To investigate whether the hypoxia-induced cell surface exposure of calreticulin enhanced anticancer immunogenicity, a mouse experiment was performed. The results demonstrated that ~60% of 4TO7 cells died after 2 days of culture under 1% O₂ hypoxic conditions, based on annexin V and propidium iodide staining analysis (data not shown). The left thighs of 6-week-old mice were subcutaneously injected (vaccinated) with 1×10⁶ dying 4TO7 cells. At 7 days post-injection, the right thighs were subcutaneously injected (challenged) with 5×10⁵ live 4TO7 cells to induce tumor growth. Tumor growth in the right thighs of mice vaccinated with hypoxia-treated 4TO7 cells was inhibited as efficiently as in the groups exposed to irradiation (10 Gy) and doxorubicin. However, tumor growth was not suppressed in mice vaccinated with 4TO7 cells treated with PBS and cisplatin, which is a poor inducer of immunogenic cell death (Fig. 3A). Additionally, analysis of tumor-free mice (mice with tumor sizes <150 mm³ were considered tumor-free since, empirically, it is very difficult to measure the tumor volume below 150 mm³) demonstrated that the tumor growth in the hypoxia group was inhibited as efficiently as in the irradiation (10 Gy) and doxorubicin groups (Fig. 3B).
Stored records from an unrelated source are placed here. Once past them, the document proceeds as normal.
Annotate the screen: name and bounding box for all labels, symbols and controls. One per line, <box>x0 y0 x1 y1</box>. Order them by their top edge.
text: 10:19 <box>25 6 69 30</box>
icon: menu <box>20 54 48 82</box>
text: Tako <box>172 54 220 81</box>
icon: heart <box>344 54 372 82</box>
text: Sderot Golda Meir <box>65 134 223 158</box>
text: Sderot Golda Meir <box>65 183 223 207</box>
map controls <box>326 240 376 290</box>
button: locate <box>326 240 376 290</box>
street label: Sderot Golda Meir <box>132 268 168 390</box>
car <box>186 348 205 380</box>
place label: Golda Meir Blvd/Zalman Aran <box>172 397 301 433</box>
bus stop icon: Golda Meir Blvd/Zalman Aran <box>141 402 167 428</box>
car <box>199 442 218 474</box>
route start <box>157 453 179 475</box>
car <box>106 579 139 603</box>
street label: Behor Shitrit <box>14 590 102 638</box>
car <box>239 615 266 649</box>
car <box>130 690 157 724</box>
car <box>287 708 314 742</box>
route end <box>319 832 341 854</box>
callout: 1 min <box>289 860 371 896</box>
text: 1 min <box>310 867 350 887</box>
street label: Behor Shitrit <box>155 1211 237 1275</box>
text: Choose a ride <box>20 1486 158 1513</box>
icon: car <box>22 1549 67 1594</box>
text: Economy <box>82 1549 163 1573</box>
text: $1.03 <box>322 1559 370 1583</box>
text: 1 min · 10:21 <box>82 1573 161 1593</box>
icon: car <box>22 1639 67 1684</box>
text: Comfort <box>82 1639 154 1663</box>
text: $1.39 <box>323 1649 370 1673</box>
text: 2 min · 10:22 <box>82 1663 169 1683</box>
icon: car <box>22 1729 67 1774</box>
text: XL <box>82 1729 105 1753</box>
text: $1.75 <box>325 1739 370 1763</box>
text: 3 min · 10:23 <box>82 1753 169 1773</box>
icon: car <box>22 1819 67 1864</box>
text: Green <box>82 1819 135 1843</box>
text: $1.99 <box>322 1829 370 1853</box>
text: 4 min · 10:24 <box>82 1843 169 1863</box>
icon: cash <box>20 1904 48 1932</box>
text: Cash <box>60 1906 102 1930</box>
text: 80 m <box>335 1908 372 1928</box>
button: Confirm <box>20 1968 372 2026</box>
These results suggest that hypoxia may have induced immunogenic cell death by enhancing the cell surface exposure of calreticulin.

The cell surface exposure of calreticulin is an ‘eat me’ signal, prompting the recognition and removal of dying tumor cells by phagocytes (9,14). By contrast, the cell surface exposure of CD47 works as a ‘do not eat me’ signal, which antagonizes the function of calreticulin (9,14). Therefore, the present study examined whether hypoxia modulated the cell surface exposure of CD47 in 4TO7 cells. Irradiation efficiently induced the cell surface exposure of calreticulin and CD47 (4.4-fold for calreticulin and 2.6-fold for CD47 vs. no treatment on day 2; Fig. 4). It is possible that the cell surface exposure of calreticulin induced by irradiation was partially counteracted by the enhanced cell surface exposure of CD47. Hypoxia also induced the cell surface exposure of calreticulin but not that of CD47 (2.8-fold for calreticulin and 1.1-fold for CD47 vs. no treatment on day 2; Fig. 4). Therefore, calreticulin surface expression induced by hypoxia may work as an ‘eat me’ signal effectively, without being antagonized by CD47. Overall, the results suggest that hypoxia may have induced immunogenic cell death by enhancing the cell surface exposure of calreticulin in an ER stress-dependent manner, although hypoxia elicits numerous alterations in the cancer microenvironment, which are unfavorable for the induction of antitumor immunogenicity. Further investigations are required to elucidate the cumulative effect of hypoxia-induced alterations in the cancer microenvironment on the immunogenicity of cancer cells.